## TASK TO CARRY OUT
Filter the entries that follow, copying every line in which the word "lysine" appears.

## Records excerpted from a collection
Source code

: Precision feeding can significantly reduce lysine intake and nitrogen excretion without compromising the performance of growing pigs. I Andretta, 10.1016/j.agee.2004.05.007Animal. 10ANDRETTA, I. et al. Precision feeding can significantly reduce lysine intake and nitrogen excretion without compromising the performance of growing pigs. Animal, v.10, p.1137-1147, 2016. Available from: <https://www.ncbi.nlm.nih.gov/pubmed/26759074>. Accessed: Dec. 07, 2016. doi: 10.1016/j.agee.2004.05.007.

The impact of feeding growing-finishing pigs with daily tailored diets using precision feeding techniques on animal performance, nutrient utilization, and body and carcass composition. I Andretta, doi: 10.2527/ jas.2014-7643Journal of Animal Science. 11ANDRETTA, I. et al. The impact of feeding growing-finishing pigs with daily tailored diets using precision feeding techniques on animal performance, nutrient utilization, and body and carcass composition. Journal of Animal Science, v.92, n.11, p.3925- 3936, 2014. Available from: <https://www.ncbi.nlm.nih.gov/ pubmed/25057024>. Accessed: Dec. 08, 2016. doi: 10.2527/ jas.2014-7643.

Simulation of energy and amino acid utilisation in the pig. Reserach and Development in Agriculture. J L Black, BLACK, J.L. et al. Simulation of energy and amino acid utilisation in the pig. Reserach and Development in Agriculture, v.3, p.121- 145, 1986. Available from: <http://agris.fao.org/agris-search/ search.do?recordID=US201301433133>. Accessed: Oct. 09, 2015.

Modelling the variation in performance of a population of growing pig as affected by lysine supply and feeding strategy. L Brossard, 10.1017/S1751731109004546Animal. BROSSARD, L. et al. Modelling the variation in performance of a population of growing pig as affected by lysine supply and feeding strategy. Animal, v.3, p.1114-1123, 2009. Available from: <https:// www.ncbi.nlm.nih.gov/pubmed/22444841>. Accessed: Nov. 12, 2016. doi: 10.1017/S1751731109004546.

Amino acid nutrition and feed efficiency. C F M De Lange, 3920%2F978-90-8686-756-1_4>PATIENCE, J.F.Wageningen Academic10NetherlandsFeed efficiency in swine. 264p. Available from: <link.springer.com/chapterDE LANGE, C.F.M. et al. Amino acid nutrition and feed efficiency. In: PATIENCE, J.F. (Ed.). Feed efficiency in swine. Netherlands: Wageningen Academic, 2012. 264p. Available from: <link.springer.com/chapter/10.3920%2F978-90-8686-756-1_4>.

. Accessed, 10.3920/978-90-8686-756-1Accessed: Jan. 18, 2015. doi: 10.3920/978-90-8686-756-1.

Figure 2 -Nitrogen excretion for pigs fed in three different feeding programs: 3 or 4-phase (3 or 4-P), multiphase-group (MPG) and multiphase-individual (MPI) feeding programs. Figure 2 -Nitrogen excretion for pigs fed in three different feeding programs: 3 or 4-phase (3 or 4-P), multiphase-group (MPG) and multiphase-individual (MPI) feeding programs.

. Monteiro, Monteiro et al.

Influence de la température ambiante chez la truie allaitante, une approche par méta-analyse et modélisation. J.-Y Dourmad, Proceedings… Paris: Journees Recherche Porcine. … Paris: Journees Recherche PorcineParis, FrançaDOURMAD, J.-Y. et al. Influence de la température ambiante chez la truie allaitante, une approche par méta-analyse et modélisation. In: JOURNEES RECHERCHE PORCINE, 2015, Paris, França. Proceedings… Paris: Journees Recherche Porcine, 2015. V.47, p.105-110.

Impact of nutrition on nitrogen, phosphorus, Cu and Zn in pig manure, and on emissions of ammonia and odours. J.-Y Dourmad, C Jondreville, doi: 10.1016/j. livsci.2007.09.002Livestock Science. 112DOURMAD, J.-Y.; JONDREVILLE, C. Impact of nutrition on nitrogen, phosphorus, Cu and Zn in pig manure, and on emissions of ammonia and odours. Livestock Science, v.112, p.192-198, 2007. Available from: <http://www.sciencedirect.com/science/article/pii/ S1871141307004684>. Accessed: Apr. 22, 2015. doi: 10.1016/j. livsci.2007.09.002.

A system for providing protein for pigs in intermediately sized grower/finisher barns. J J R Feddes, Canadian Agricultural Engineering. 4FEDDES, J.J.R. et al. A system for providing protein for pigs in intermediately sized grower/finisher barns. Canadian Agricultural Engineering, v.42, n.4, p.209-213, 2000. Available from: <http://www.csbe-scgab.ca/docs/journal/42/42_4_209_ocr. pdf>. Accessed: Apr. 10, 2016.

## PROBLEM SOLUTION
: Precision feeding can significantly reduce lysine intake and nitrogen excretion without compromising the performance of growing pigs. I Andretta, 10.1016/j.agee.2004.05.007Animal. 10ANDRETTA, I. et al. Precision feeding can significantly reduce lysine intake and nitrogen excretion without compromising the performance of growing pigs. Animal, v.10, p.1137-1147, 2016. Available from: <https://www.ncbi.nlm.nih.gov/pubmed/26759074>. Accessed: Dec. 07, 2016. doi: 10.1016/j.agee.2004.05.007.
Modelling the variation in performance of a population of growing pig as affected by lysine supply and feeding strategy. L Brossard, 10.1017/S1751731109004546Animal. BROSSARD, L. et al. Modelling the variation in performance of a population of growing pig as affected by lysine supply and feeding strategy. Animal, v.3, p.1114-1123, 2009. Available from: <https:// www.ncbi.nlm.nih.gov/pubmed/22444841>. Accessed: Nov. 12, 2016. doi: 10.1017/S1751731109004546.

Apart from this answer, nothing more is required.